What you need to do:
Once the line containing "5: (710, 212, 4.60)" is found in the entries below, reproduce it and every line after it, stopping at and including the line containing "39: (146, 191, 5.12)"; reproduce nothing else, and keep each line exact.

# # # # # # #

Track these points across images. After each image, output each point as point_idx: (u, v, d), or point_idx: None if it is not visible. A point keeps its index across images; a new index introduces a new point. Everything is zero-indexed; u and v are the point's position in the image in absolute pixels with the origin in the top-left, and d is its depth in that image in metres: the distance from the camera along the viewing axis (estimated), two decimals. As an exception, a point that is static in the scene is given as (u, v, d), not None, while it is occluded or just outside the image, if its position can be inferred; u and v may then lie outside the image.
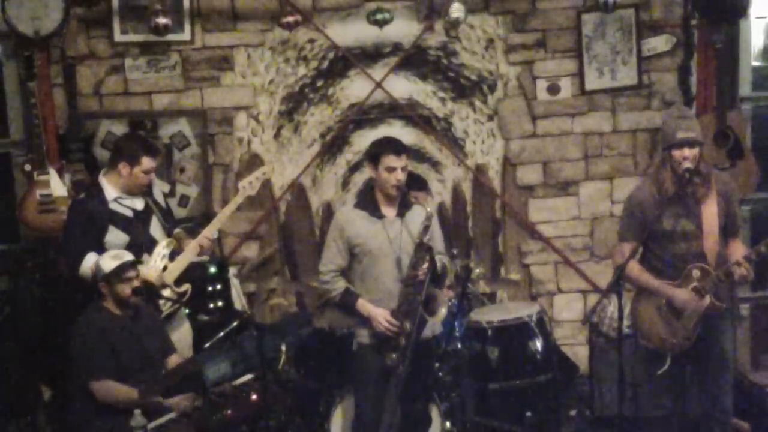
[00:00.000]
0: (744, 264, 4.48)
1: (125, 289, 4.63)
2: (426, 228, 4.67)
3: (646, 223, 4.65)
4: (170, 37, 5.96)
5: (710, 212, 4.60)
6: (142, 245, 4.97)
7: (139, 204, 5.07)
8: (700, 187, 4.59)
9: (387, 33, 6.22)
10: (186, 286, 5.13)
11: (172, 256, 5.07)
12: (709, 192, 4.61)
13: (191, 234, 5.27)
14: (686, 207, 4.60)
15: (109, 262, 4.63)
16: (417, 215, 4.76)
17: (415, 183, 5.48)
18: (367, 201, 4.81)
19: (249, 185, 5.26)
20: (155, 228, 5.12)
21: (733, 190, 4.74)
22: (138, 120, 6.14)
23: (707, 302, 4.56)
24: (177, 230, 5.27)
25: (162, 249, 5.03)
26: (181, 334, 5.18)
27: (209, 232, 5.17)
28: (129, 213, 5.02)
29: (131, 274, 4.66)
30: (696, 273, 4.58)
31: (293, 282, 6.34)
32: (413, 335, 4.63)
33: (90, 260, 4.81)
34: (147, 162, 4.98)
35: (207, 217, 5.86)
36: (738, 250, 4.62)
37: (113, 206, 4.98)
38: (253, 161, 6.20)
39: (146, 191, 5.12)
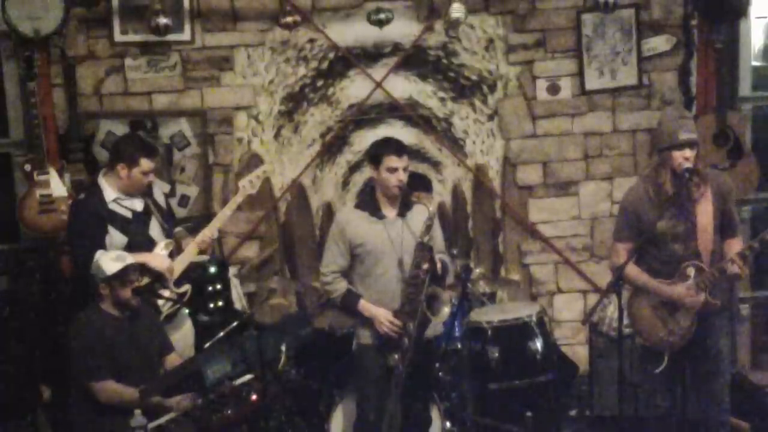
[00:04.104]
0: (737, 261, 4.50)
1: (126, 292, 4.62)
2: (428, 227, 4.67)
3: (641, 223, 4.66)
4: (170, 37, 5.96)
5: (705, 212, 4.61)
6: (140, 246, 4.96)
7: (138, 205, 5.06)
8: (696, 187, 4.60)
9: (387, 33, 6.22)
10: (186, 287, 5.12)
11: (171, 256, 5.06)
12: (705, 192, 4.62)
13: (191, 234, 5.27)
14: (681, 207, 4.61)
15: (111, 264, 4.60)
16: (418, 214, 4.77)
17: (420, 183, 5.49)
18: (368, 201, 4.81)
19: (249, 184, 5.26)
20: (154, 229, 5.10)
21: (730, 188, 4.74)
22: (138, 120, 6.14)
23: (702, 299, 4.58)
24: (177, 229, 5.27)
25: (160, 250, 5.02)
26: (183, 334, 5.18)
27: (210, 231, 5.17)
28: (128, 214, 5.01)
29: (133, 276, 4.66)
30: (691, 271, 4.60)
31: (293, 282, 6.34)
32: (414, 335, 4.64)
33: None
34: (145, 163, 4.97)
35: (207, 217, 5.85)
36: (735, 248, 4.63)
37: (112, 207, 4.97)
38: (253, 161, 6.20)
39: (146, 192, 5.12)
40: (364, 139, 6.21)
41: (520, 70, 6.37)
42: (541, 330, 5.37)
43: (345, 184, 6.37)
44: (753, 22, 6.34)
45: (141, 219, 5.05)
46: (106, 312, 4.67)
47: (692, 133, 4.58)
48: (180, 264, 5.07)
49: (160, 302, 4.98)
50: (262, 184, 5.46)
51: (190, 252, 5.12)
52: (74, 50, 5.97)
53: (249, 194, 5.29)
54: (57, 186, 5.68)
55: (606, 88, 6.38)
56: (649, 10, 6.34)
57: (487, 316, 5.43)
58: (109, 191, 4.97)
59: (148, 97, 6.16)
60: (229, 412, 4.56)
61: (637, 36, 6.33)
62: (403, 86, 6.31)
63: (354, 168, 6.35)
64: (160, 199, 5.29)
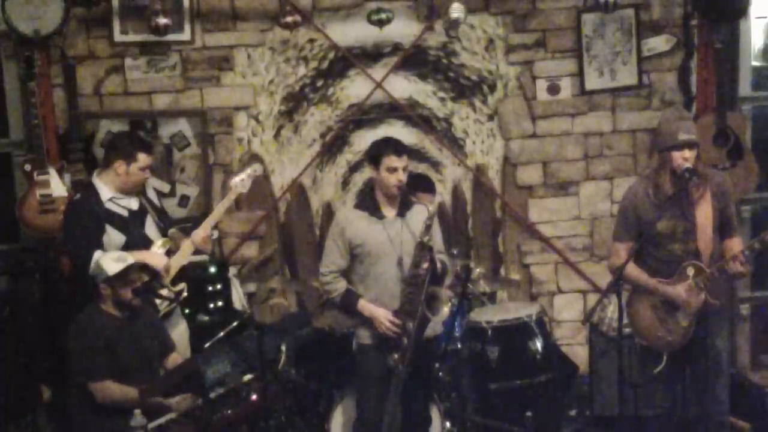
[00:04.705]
0: (740, 259, 4.50)
1: (127, 292, 4.62)
2: (428, 227, 4.67)
3: (640, 223, 4.67)
4: (170, 37, 5.96)
5: (704, 212, 4.62)
6: (138, 245, 4.96)
7: (134, 204, 5.06)
8: (696, 187, 4.60)
9: (387, 33, 6.21)
10: (182, 285, 5.12)
11: (168, 255, 5.05)
12: (704, 192, 4.62)
13: (188, 234, 5.25)
14: (681, 207, 4.61)
15: (113, 264, 4.60)
16: (417, 214, 4.76)
17: (422, 184, 5.48)
18: (368, 201, 4.81)
19: (240, 183, 5.24)
20: (150, 228, 5.11)
21: (728, 189, 4.75)
22: (138, 120, 6.14)
23: (702, 299, 4.58)
24: (172, 230, 5.26)
25: (157, 249, 5.01)
26: (178, 333, 5.17)
27: (203, 230, 5.15)
28: (125, 213, 5.01)
29: (134, 276, 4.66)
30: (690, 270, 4.60)
31: (293, 282, 6.34)
32: (414, 335, 4.64)
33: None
34: (143, 158, 4.97)
35: (207, 217, 5.85)
36: (734, 247, 4.64)
37: (109, 206, 4.96)
38: (253, 161, 6.19)
39: (140, 190, 5.12)
40: (364, 139, 6.20)
41: (520, 70, 6.37)
42: (541, 330, 5.37)
43: (345, 184, 6.37)
44: (753, 22, 6.34)
45: (137, 218, 5.05)
46: (107, 312, 4.67)
47: (691, 134, 4.58)
48: (176, 263, 5.07)
49: (157, 301, 4.97)
50: (261, 184, 5.44)
51: (185, 251, 5.12)
52: (74, 50, 5.97)
53: (240, 193, 5.27)
54: (57, 186, 5.68)
55: (606, 88, 6.38)
56: (649, 10, 6.34)
57: (487, 316, 5.43)
58: (105, 191, 4.97)
59: (148, 97, 6.16)
60: (229, 412, 4.56)
61: (637, 36, 6.33)
62: (403, 86, 6.31)
63: (354, 168, 6.35)
64: (153, 197, 5.29)
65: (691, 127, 4.63)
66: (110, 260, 4.64)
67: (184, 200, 6.22)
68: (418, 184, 5.33)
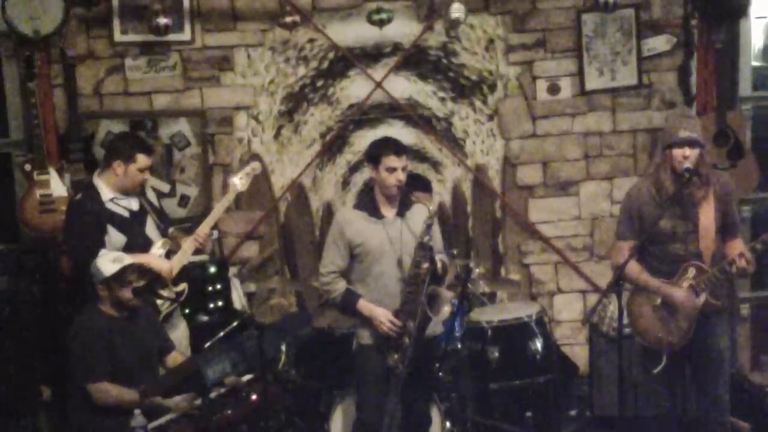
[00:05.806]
0: (747, 255, 4.49)
1: (126, 293, 4.62)
2: (428, 227, 4.66)
3: (643, 222, 4.66)
4: (170, 37, 5.96)
5: (707, 213, 4.61)
6: (138, 246, 4.96)
7: (134, 204, 5.06)
8: (699, 188, 4.59)
9: (387, 33, 6.22)
10: (183, 285, 5.12)
11: (168, 256, 5.06)
12: (707, 193, 4.61)
13: (188, 233, 5.26)
14: (683, 208, 4.61)
15: (109, 265, 4.60)
16: (417, 214, 4.76)
17: (419, 184, 5.48)
18: (367, 201, 4.81)
19: (239, 182, 5.24)
20: (150, 228, 5.11)
21: (732, 191, 4.74)
22: (138, 120, 6.14)
23: (702, 300, 4.58)
24: (172, 229, 5.26)
25: (157, 249, 5.02)
26: (178, 334, 5.18)
27: (203, 230, 5.15)
28: (125, 213, 5.01)
29: (131, 277, 4.66)
30: (692, 271, 4.60)
31: (293, 282, 6.34)
32: (414, 335, 4.64)
33: None
34: (142, 159, 4.98)
35: (207, 217, 5.85)
36: (737, 249, 4.63)
37: (109, 206, 4.97)
38: (253, 161, 6.17)
39: (140, 191, 5.12)
40: (364, 139, 6.20)
41: (520, 70, 6.37)
42: (541, 330, 5.37)
43: (345, 184, 6.37)
44: (753, 22, 6.34)
45: (138, 218, 5.06)
46: (106, 312, 4.67)
47: (693, 132, 4.56)
48: (177, 264, 5.07)
49: (159, 302, 4.98)
50: (261, 184, 5.42)
51: (186, 251, 5.12)
52: (74, 50, 5.95)
53: (239, 192, 5.27)
54: (57, 186, 5.68)
55: (606, 88, 6.38)
56: (649, 10, 6.35)
57: (487, 316, 5.43)
58: (106, 191, 4.98)
59: (148, 97, 6.15)
60: (229, 412, 4.57)
61: (637, 36, 6.33)
62: (403, 86, 6.31)
63: (354, 168, 6.35)
64: (153, 198, 5.29)
65: (694, 125, 4.61)
66: (107, 261, 4.63)
67: (184, 200, 6.22)
68: (415, 184, 5.33)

# # # # # # #

Solution to this task:
5: (710, 212, 4.60)
6: (142, 245, 4.97)
7: (139, 204, 5.07)
8: (700, 187, 4.59)
9: (387, 33, 6.22)
10: (186, 286, 5.13)
11: (172, 256, 5.07)
12: (709, 192, 4.61)
13: (191, 234, 5.27)
14: (686, 207, 4.60)
15: (109, 262, 4.63)
16: (417, 215, 4.76)
17: (415, 183, 5.48)
18: (367, 201, 4.81)
19: (249, 185, 5.26)
20: (155, 228, 5.12)
21: (733, 190, 4.74)
22: (138, 120, 6.14)
23: (707, 302, 4.56)
24: (177, 230, 5.27)
25: (162, 249, 5.03)
26: (181, 334, 5.18)
27: (209, 232, 5.17)
28: (129, 213, 5.02)
29: (131, 274, 4.66)
30: (696, 273, 4.58)
31: (293, 282, 6.34)
32: (413, 335, 4.63)
33: (90, 260, 4.81)
34: (147, 162, 4.98)
35: (207, 217, 5.86)
36: (738, 250, 4.62)
37: (113, 206, 4.98)
38: (253, 161, 6.20)
39: (146, 191, 5.12)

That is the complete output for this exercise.